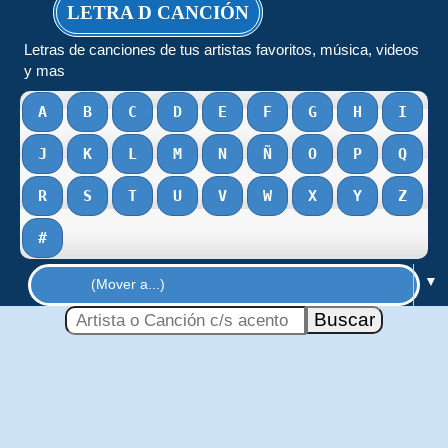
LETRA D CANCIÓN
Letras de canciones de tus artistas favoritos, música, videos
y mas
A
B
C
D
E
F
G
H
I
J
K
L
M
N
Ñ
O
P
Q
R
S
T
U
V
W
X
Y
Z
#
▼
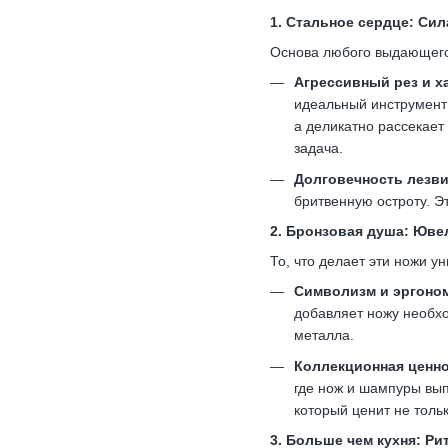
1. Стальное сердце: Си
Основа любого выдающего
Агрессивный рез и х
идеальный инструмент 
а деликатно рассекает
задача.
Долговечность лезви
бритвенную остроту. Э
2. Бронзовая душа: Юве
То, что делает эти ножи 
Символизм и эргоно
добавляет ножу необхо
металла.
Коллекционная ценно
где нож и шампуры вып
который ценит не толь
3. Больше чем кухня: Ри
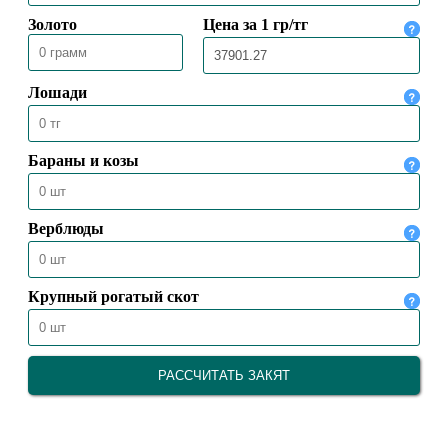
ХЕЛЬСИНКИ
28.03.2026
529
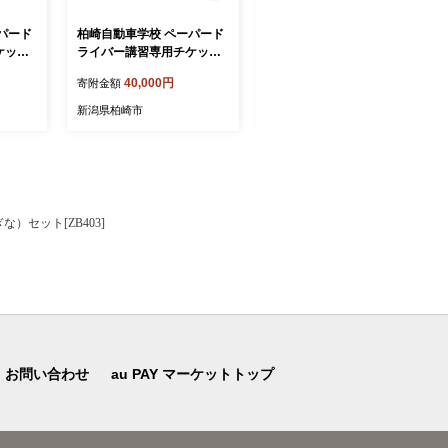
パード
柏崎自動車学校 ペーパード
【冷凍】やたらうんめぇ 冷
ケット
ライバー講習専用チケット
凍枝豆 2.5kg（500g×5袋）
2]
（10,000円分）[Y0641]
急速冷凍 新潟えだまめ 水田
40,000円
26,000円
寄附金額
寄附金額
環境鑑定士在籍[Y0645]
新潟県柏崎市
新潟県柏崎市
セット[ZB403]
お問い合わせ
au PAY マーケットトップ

* * *

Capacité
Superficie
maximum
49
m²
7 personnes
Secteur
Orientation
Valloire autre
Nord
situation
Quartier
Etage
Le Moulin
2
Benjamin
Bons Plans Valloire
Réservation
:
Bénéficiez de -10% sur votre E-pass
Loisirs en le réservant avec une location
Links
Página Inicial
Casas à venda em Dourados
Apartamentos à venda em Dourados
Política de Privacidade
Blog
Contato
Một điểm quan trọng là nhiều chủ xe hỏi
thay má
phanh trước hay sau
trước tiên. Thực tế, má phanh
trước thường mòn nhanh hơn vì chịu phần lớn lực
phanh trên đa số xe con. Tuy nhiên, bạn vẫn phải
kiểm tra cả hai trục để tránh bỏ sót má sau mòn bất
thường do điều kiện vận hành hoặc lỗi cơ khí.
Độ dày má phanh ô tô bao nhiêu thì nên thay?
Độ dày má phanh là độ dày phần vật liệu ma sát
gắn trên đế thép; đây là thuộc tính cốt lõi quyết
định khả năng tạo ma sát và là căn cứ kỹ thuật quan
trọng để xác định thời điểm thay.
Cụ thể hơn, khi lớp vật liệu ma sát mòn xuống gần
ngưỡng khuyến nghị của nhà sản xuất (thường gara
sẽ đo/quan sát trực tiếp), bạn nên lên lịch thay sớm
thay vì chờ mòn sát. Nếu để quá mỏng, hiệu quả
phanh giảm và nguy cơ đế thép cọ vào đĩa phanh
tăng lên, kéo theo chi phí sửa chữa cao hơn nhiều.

...

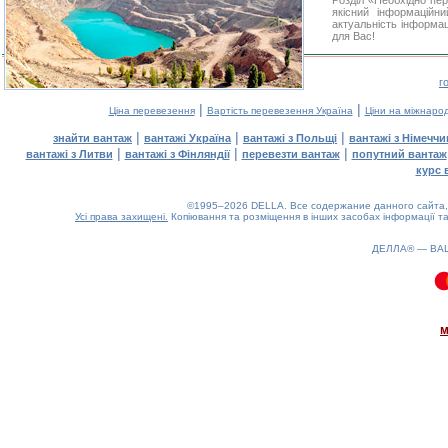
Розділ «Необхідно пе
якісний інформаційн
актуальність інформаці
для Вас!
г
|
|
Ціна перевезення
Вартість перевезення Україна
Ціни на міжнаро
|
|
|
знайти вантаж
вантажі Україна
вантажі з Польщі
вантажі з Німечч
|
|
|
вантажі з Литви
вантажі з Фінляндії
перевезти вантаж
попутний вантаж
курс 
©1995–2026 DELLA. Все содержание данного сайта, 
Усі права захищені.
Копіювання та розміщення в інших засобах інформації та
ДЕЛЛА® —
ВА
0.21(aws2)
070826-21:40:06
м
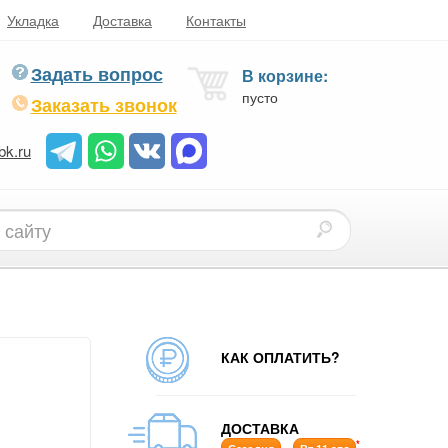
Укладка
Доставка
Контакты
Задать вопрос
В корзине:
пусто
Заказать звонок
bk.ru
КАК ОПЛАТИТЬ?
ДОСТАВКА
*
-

GOAL OF THE EXERCISE => In the listing above, locate the line containing "Apartamentos à venda em Dourados" and the line containing "thay vì chờ", then transcribe both and every line between them verbatim.

EXERCISE RESPONSE =>
Apartamentos à venda em Dourados
Política de Privacidade
Blog
Contato
Một điểm quan trọng là nhiều chủ xe hỏi
thay má
phanh trước hay sau
trước tiên. Thực tế, má phanh
trước thường mòn nhanh hơn vì chịu phần lớn lực
phanh trên đa số xe con. Tuy nhiên, bạn vẫn phải
kiểm tra cả hai trục để tránh bỏ sót má sau mòn bất
thường do điều kiện vận hành hoặc lỗi cơ khí.
Độ dày má phanh ô tô bao nhiêu thì nên thay?
Độ dày má phanh là độ dày phần vật liệu ma sát
gắn trên đế thép; đây là thuộc tính cốt lõi quyết
định khả năng tạo ma sát và là căn cứ kỹ thuật quan
trọng để xác định thời điểm thay.
Cụ thể hơn, khi lớp vật liệu ma sát mòn xuống gần
ngưỡng khuyến nghị của nhà sản xuất (thường gara
sẽ đo/quan sát trực tiếp), bạn nên lên lịch thay sớm
thay vì chờ mòn sát. Nếu để quá mỏng, hiệu quả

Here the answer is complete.